• Exercise aim
In the copy, every line of the material that follows must appear exactly, and no pictures should.

• Records for this exercise
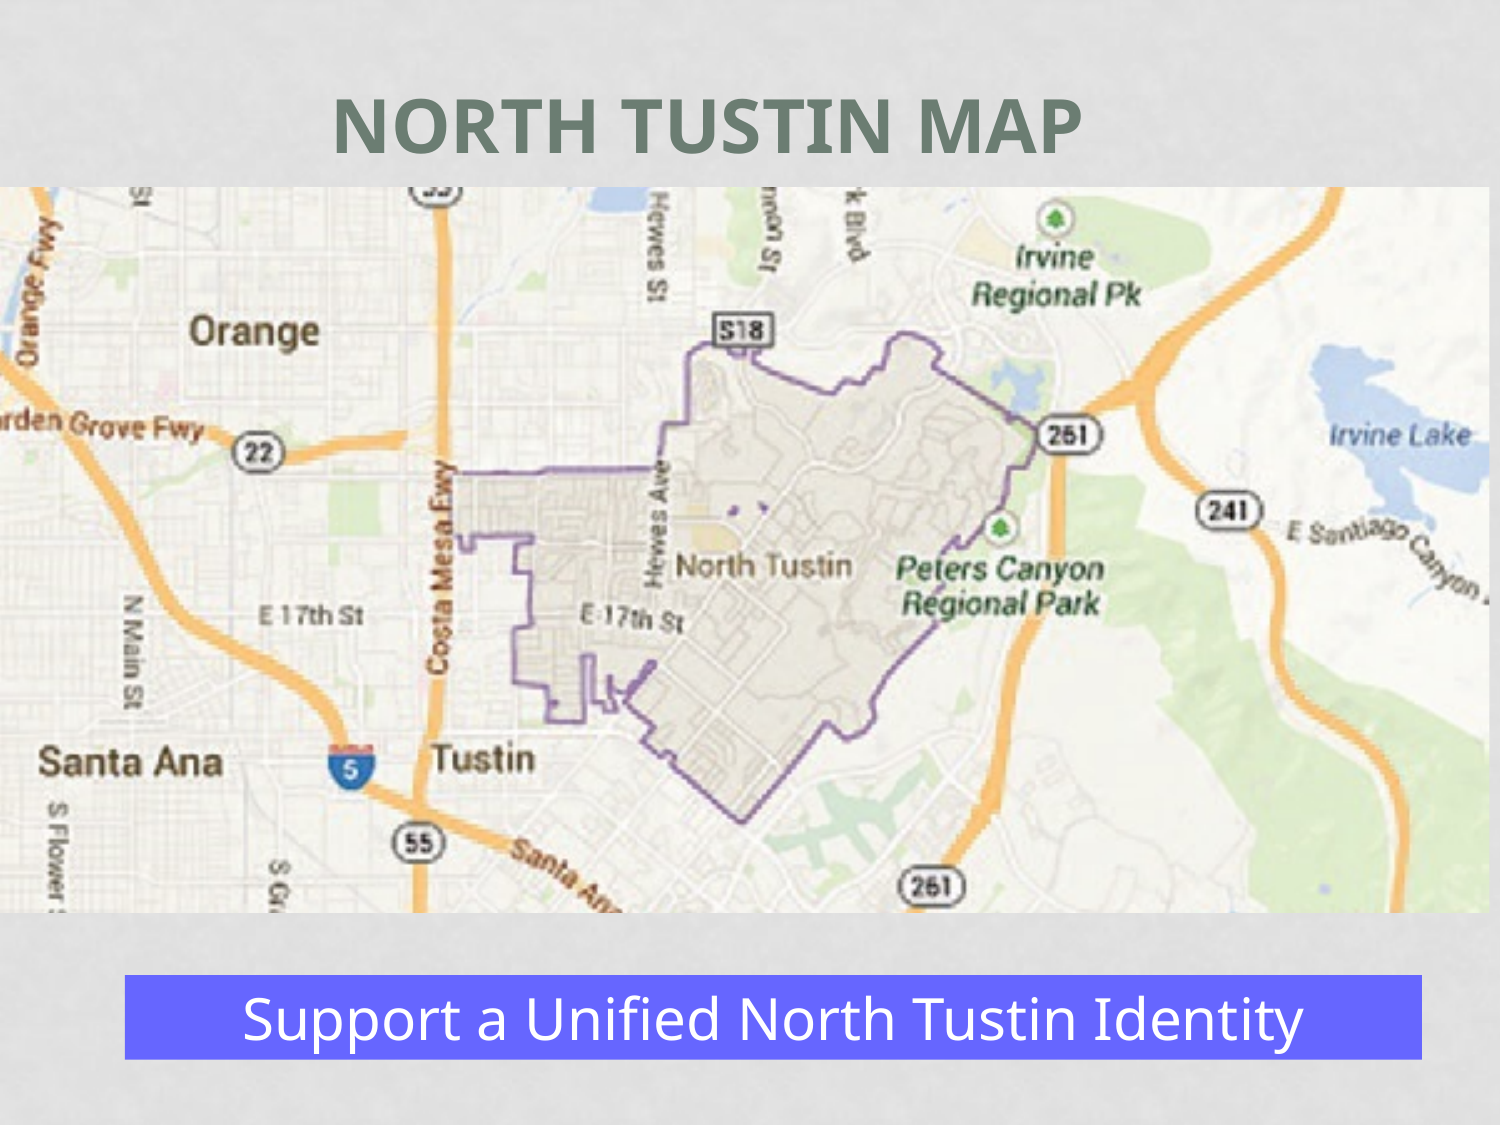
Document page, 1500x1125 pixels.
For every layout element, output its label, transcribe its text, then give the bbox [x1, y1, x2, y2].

title North Tustin Map [103, 59, 1313, 187]
text_box Support a Unified North Tustin Identity [124, 975, 1422, 1060]
picture [0, 187, 1490, 913]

• Problem solution
Document page, 1500x1125 pixels.
For every layout element, output its label, transcribe its text, then give the bbox [x1, y1, x2, y2].

title North Tustin Map [103, 59, 1313, 187]
text_box Support a Unified North Tustin Identity [124, 975, 1422, 1060]
picture [0, 187, 1490, 913]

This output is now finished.